Book Review by Appetite for Books

As we learn and our world expands into a larger place, it also becomes smaller. We are invited into the lives, histories of tiny corners of the globe only to find similarities and comfort. Suddenly, invited into a kitchen halfway around the world we find the familiarity of home.

In her book, Alba Johnson invites us into her family’s Maghreb kitchen, where the cooking is a particular melding of Southern Italian and North African flavors. This isn’t red sauce Italian, but subtly perfumed home cooking that reflected her family’s life in Tunis and Naples.

She recalls small kitchens in sunny climes, where they often cooked outdoors. And the regular rituals of trips to the market with her grandfather, an expert shopper and cook, Sunday lunches of pasta with sauce that had cooked low and slow. These repeated experiences gave Johnson the skills to cook, as she writes, like a Mahgrebian—intuitively, creatively, and with whatever ingredients are at hand.

Across the Mediterranean, these ingredients blend into signature flavors and techniques—olives, oranges, hot sauce, and garlic—in sauces and pizzas as well as flaky bric pastries and kebabs.

Of course, there are recipes for pasta—with mint pesto, with raw tomato sauce, with fried zucchini, or with tomatoes and sautéed breadcrumbs.
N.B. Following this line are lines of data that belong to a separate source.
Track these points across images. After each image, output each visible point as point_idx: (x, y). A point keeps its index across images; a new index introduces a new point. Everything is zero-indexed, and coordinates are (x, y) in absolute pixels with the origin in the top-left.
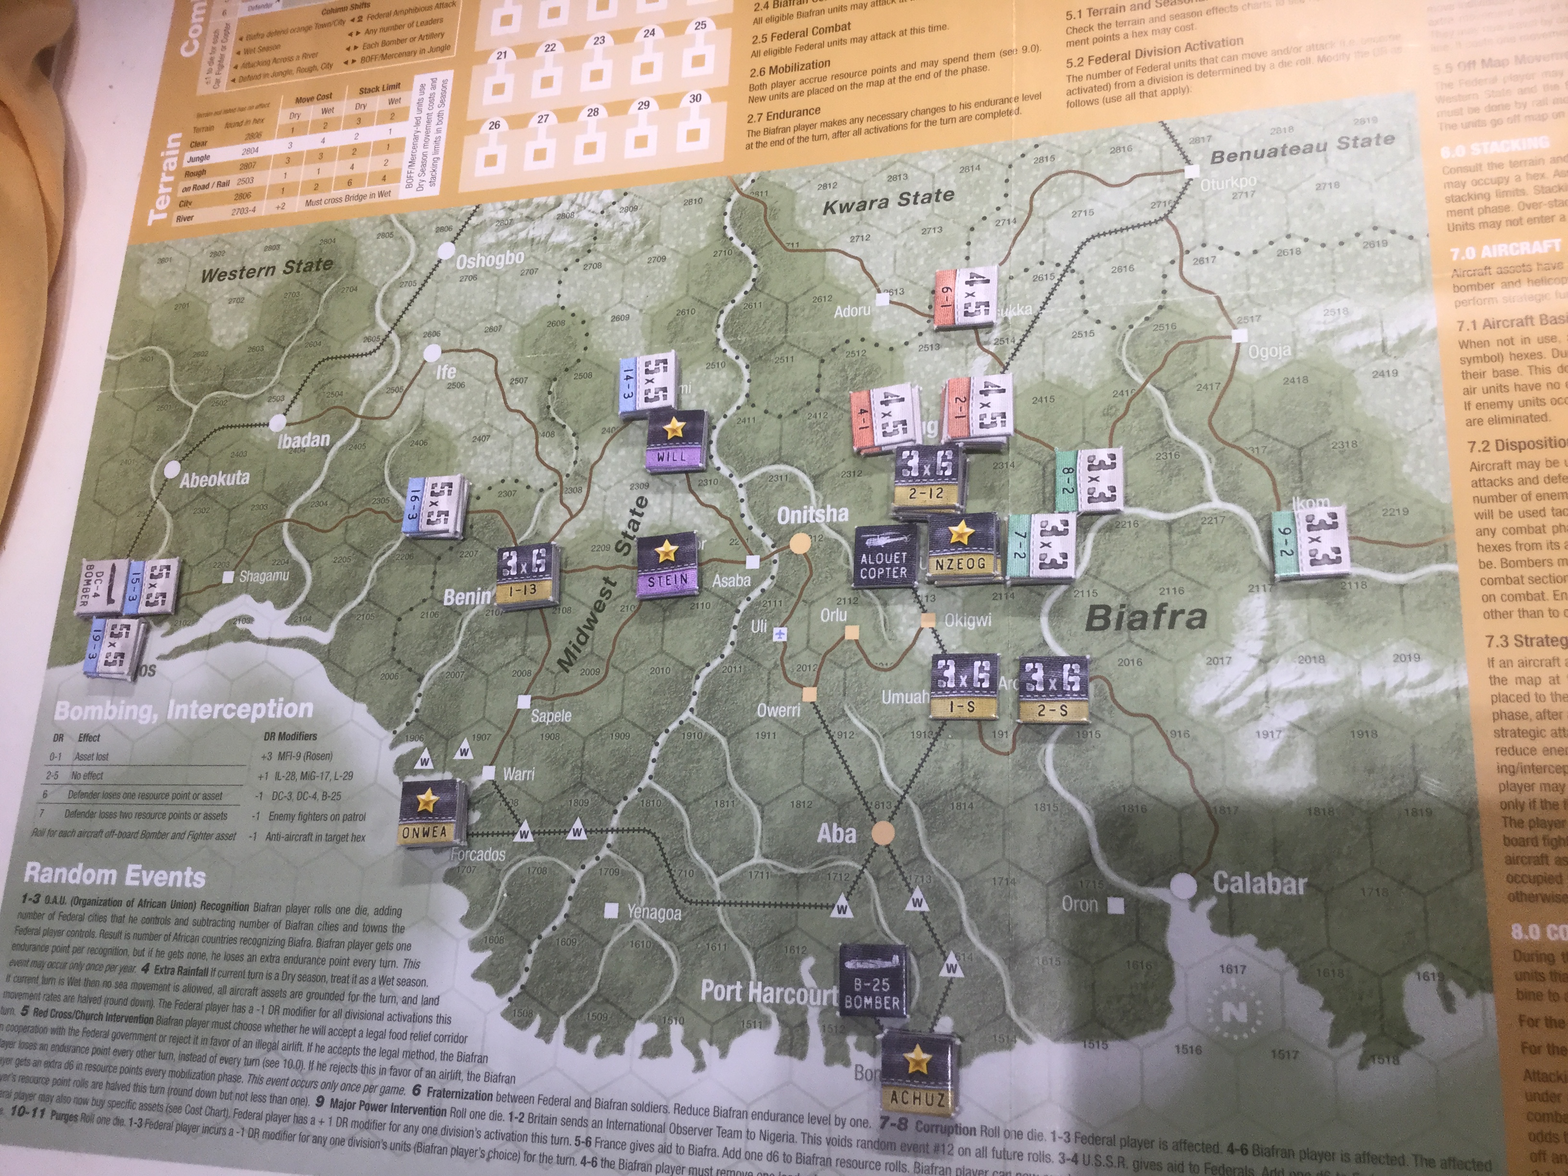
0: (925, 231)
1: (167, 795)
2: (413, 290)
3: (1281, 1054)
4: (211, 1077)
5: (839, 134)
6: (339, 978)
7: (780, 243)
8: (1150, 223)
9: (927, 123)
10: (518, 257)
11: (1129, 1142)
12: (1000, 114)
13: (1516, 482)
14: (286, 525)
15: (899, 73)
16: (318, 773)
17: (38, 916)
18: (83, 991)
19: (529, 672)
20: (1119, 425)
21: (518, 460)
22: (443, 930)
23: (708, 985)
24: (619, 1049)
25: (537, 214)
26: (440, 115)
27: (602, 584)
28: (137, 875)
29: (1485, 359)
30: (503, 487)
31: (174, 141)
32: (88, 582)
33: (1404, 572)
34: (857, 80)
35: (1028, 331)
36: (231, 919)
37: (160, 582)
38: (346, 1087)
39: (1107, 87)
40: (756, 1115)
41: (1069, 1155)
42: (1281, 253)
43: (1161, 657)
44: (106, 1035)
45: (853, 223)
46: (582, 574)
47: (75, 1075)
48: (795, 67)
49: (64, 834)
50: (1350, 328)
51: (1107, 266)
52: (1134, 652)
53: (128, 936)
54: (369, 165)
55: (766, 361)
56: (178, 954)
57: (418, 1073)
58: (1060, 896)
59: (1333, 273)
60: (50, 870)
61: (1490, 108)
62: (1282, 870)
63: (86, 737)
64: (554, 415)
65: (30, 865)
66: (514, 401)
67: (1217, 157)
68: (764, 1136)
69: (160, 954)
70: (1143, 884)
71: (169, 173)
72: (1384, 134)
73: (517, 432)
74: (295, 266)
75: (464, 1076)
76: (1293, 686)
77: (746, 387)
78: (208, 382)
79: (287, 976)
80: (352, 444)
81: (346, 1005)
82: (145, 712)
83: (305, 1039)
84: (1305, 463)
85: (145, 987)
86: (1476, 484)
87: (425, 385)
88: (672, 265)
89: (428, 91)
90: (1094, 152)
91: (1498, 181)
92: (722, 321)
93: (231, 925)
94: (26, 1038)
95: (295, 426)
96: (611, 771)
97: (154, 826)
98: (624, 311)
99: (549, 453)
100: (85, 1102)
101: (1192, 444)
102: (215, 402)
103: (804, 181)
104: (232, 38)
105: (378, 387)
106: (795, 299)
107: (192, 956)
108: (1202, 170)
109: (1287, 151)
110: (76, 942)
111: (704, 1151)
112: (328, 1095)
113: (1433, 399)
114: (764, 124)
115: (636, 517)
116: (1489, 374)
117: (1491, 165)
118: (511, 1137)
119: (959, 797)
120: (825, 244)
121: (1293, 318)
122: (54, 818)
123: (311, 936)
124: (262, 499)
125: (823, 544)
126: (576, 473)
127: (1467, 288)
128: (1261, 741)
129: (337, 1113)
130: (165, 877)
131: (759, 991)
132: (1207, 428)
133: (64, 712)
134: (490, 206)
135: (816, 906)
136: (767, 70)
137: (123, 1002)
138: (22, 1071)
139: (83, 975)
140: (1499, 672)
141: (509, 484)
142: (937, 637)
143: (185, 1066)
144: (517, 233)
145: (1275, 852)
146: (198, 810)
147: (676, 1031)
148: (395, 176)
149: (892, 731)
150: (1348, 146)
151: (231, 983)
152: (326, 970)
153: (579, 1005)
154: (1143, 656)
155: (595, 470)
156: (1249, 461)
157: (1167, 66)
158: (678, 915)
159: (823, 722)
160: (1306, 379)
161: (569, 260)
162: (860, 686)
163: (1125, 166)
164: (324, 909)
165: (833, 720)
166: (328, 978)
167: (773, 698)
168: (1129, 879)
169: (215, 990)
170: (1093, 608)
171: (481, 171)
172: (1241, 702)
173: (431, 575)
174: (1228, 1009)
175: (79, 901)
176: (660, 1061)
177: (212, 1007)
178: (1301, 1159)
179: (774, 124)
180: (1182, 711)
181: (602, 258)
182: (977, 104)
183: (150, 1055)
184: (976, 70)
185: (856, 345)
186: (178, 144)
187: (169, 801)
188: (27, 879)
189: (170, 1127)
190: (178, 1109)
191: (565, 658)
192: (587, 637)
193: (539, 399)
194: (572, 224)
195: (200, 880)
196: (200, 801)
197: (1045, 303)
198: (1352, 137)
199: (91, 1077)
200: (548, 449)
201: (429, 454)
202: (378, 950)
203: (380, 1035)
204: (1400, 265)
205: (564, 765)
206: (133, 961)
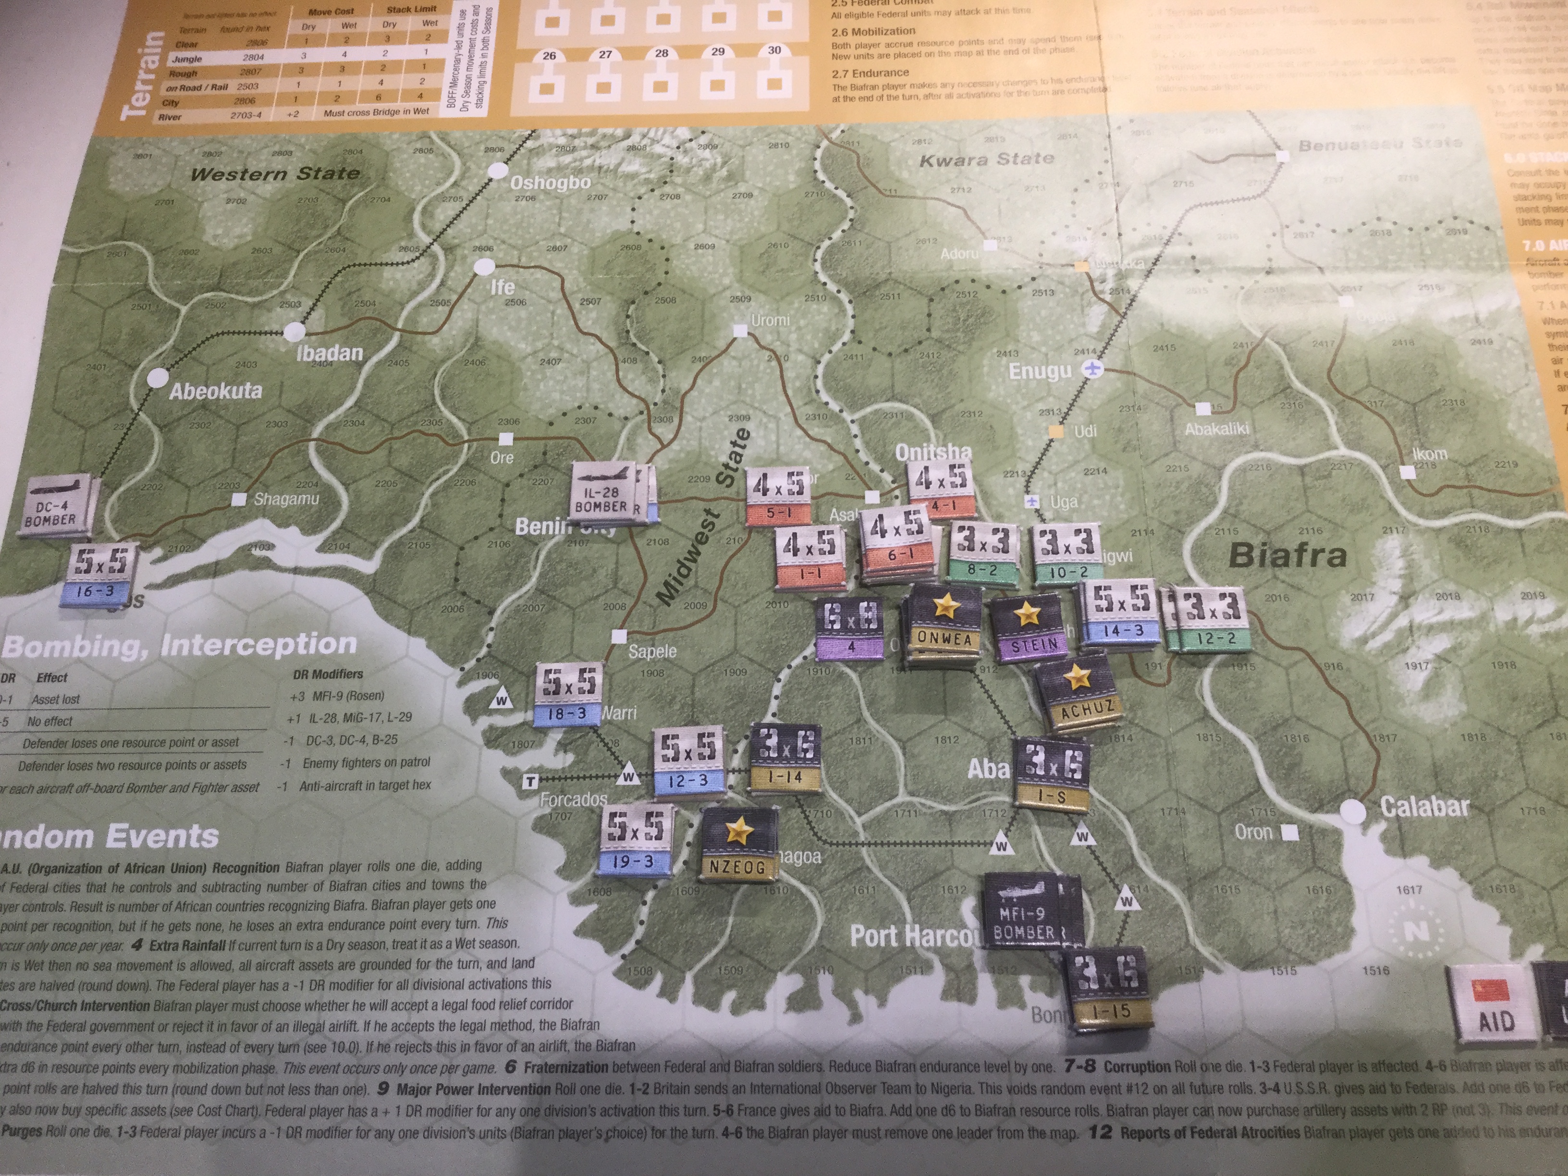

But there are also recipes for couscous with vegetables and spices, a Tunisian Carrot Salad spices with cumin and coriander, and for dessert, coconut covered dates.
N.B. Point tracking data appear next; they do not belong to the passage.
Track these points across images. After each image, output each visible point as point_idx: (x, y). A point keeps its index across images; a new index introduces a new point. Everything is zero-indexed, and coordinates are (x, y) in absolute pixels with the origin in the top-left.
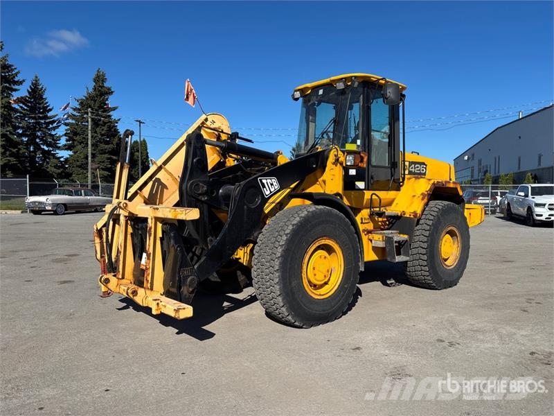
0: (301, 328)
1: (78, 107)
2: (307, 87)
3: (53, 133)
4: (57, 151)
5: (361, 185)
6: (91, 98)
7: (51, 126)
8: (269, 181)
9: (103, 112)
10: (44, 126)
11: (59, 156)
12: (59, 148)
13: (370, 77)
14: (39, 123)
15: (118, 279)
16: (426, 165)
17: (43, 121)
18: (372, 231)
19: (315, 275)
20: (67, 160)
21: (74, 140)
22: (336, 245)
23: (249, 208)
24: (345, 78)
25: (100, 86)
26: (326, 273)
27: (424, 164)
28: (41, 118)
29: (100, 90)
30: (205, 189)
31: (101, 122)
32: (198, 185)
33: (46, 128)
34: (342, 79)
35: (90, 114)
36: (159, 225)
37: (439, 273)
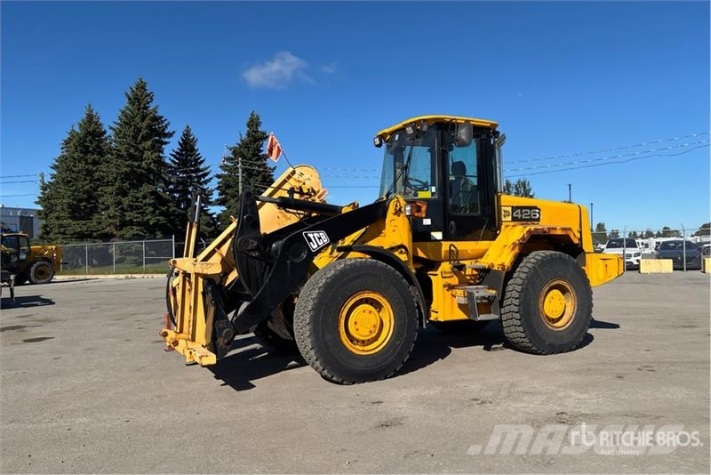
0: (341, 384)
1: (232, 156)
2: (385, 133)
3: (205, 187)
4: (209, 207)
5: (438, 235)
6: (245, 145)
7: (203, 180)
8: (316, 235)
9: (257, 160)
10: (196, 180)
11: (210, 212)
12: (211, 203)
13: (443, 119)
14: (190, 177)
15: (176, 332)
16: (539, 210)
17: (194, 175)
18: (457, 286)
19: (357, 330)
20: (219, 216)
21: (227, 194)
22: (382, 299)
23: (292, 263)
24: (415, 122)
25: (253, 132)
26: (373, 329)
27: (536, 208)
28: (192, 172)
29: (253, 136)
30: (255, 245)
31: (255, 172)
32: (247, 241)
33: (198, 182)
34: (411, 123)
35: (240, 164)
36: (201, 280)
37: (540, 334)
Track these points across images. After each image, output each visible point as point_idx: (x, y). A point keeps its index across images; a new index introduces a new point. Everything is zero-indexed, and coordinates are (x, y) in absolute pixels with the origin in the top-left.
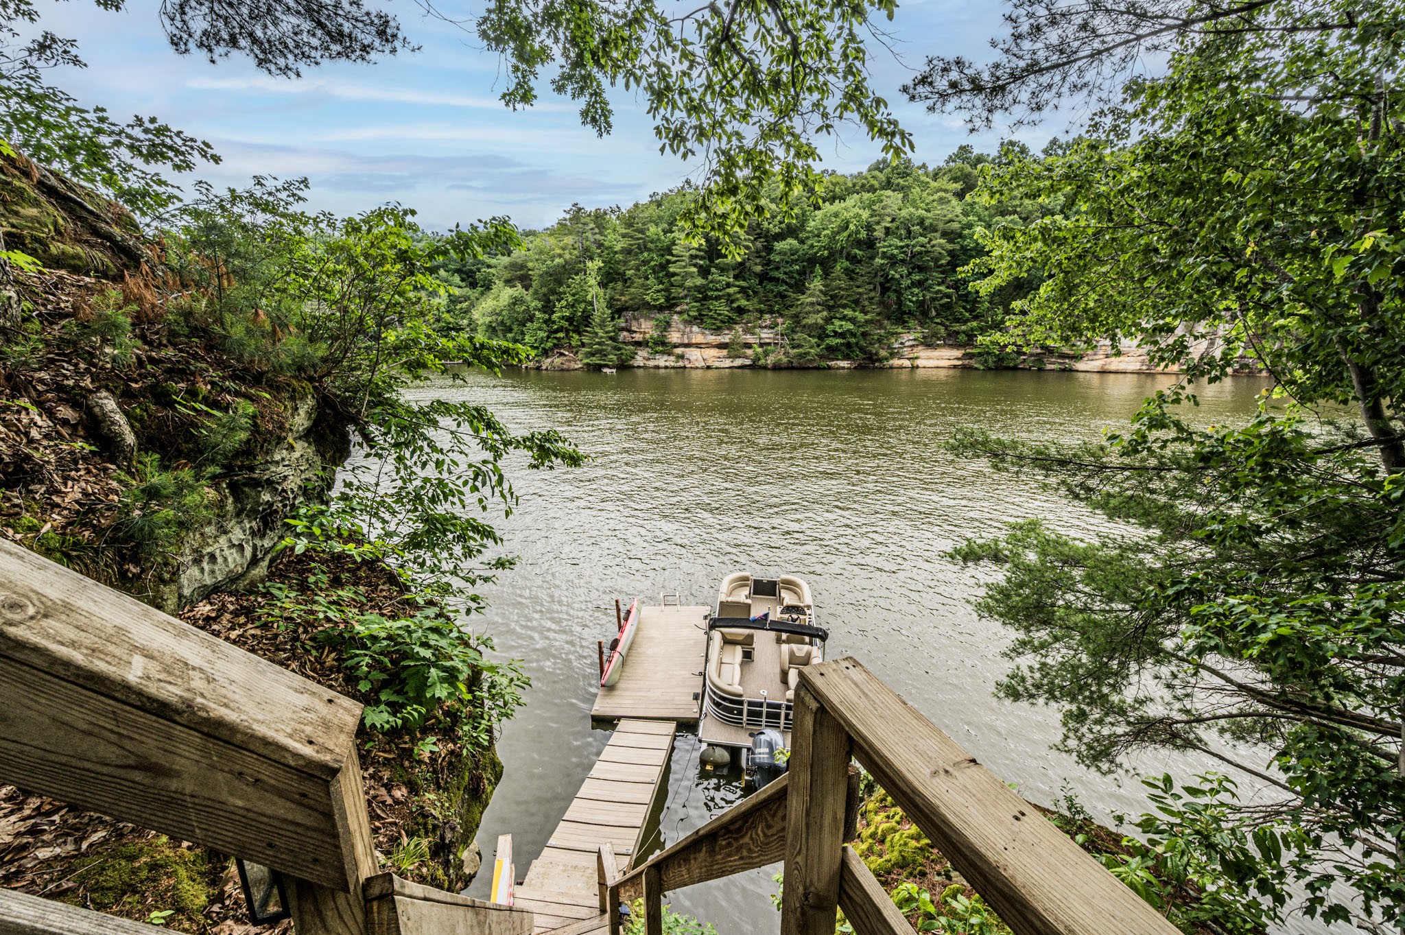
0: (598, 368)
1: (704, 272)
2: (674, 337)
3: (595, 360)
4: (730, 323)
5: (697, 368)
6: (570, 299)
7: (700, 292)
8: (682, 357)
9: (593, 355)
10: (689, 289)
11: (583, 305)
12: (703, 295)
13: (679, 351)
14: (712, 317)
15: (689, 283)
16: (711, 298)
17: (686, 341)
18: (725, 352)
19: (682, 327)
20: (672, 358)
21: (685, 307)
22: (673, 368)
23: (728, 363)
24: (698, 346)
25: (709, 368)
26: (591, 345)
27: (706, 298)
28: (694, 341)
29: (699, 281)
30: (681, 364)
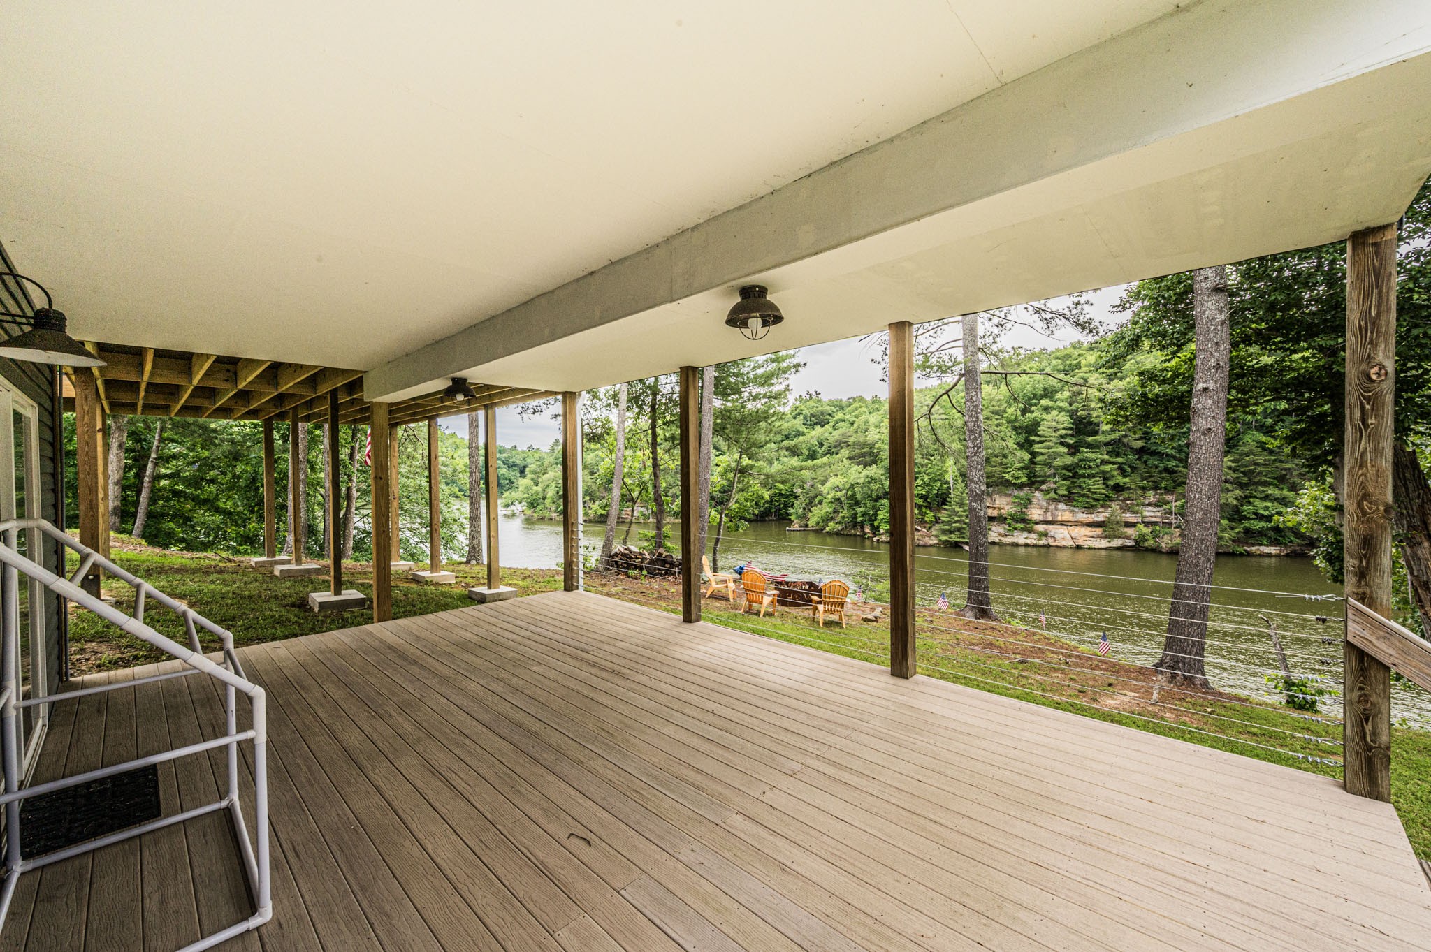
0: (956, 546)
1: (1074, 449)
2: (1035, 514)
3: (954, 538)
4: (1105, 501)
5: (1064, 547)
6: (926, 478)
7: (1069, 471)
8: (1045, 535)
9: (951, 532)
10: (1056, 468)
11: (938, 484)
12: (1072, 473)
13: (1041, 528)
14: (1084, 496)
15: (1058, 462)
16: (1083, 476)
17: (1050, 519)
18: (1099, 531)
19: (1045, 504)
20: (1034, 536)
21: (1053, 486)
22: (1035, 546)
23: (1104, 543)
24: (1063, 523)
25: (1079, 547)
26: (948, 523)
27: (1075, 475)
28: (1059, 519)
29: (1069, 460)
30: (1044, 541)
This is home cooking, and you’ll find the dishes can fit seamlessly into your kitchen. On a busy weeknight, call on a dish like Chackchouka with Poached Eggs for a quick and satisfying dinner. A simmer of onion, garlic, peppers, and tomatoes, makes a flavorful bed for eggs poached right in the sauce—a fresh dinner of real food in just about 15 minutes.

Save the weekends for more involved dishes like a slow simmered Beef in Wine and Spices or a baked Ziti al Forno, but remember, half the flavor comes from the family and friends who share the meal.